Make a genuine connection in a time of grief

When someone we love suffers a painful loss, we long to offer comfort and support. But sometimes we struggle to find the right words to say.

After three of her dear friends suddenly lost their husbands, our founder Kathy Davis wondered what words she could offer that would make a difference in the face of such immense grief.

“As one who makes a living helping people share words of comfort during times like these, it was important for me to better understand what may have helped my friends cope with their loss,” she says.

“My experience as a writer has taught me it’s often not how much you say, but what you don’t say that is important.”

While she knew she could turn to countless books and articles written on this topic, it was important to her to learn this knowledge in an authentic way…directly from her friends.
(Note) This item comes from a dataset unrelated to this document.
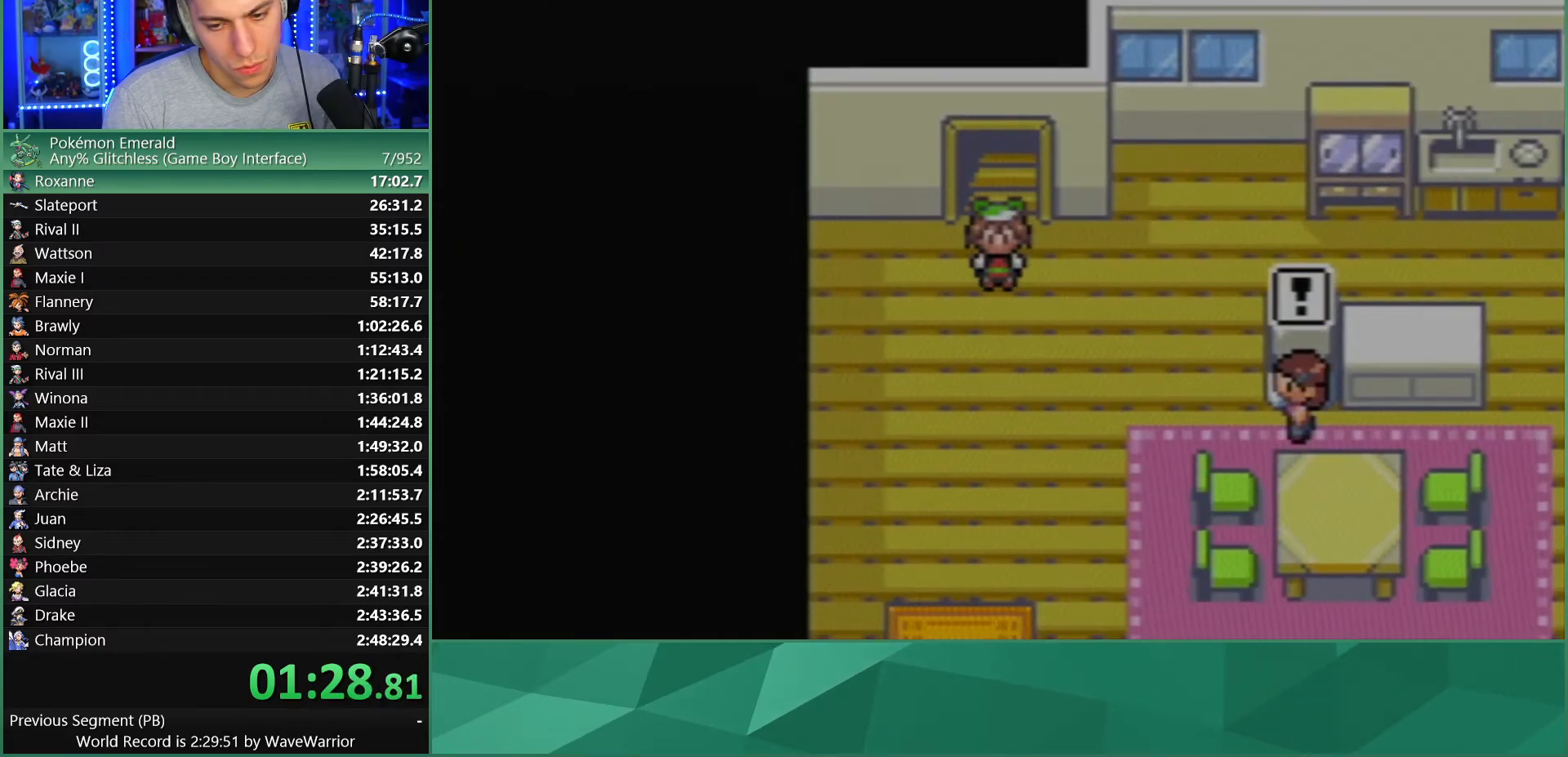
{"buttons": ["B"], "events": [[50, "L1", "down"], [133, "B", "up"], [133, "L1", "up"], [200, "B", "down"], [217, "L1", "down"], [283, "B", "up"], [283, "L1", "up"], [367, "B", "down"], [400, "L1", "down"], [450, "B", "up"], [450, "L1", "up"], [500, "B", "down"]]}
Here is what they shared with her about the words that didn’t bring comfort as they grieved — and those they found most meaningful.

Please DON’T:
– Don’t ask me “How are you?” I’m not OK.
– Don’t ask me what I need! I don’t know!
– Don’t say, “Call if you need anything,” because I do not want to impose. Just DO something nice for me without being asked.

Words that do NOT help:
– “I know just how you feel.”
– “Everything happens for a reason.”
– “(He’s) in a better place now.”
– “You’ll feel better with time.”
– “God works in mysterious ways.”

Please DO:
– Ask: “How are you doing this afternoon (this morning, right now…)?”
– Share a story, a recollection or memory about my loved one. Don’t be afraid that you may make me cry…or laugh!
– Add a personal note to my sympathy or thinking-of-you card. That lets me know my (loved one’s) life made a difference to you and others.
– When writing me a message, just be yourself. Simple yet genuine words let me know you care.

Words that DO help:
– “I know this is a really difficult time for you.”
– “I am here for you.”
– “I can’t even begin to imagine how you are feeling.”
– “I care.”
– “Call me whenever you may need to talk.”

Everyone’s experience with grief is different and very personal. Simply letting someone who’s suffering know they occupy a space in your heart can be incredibly meaningful.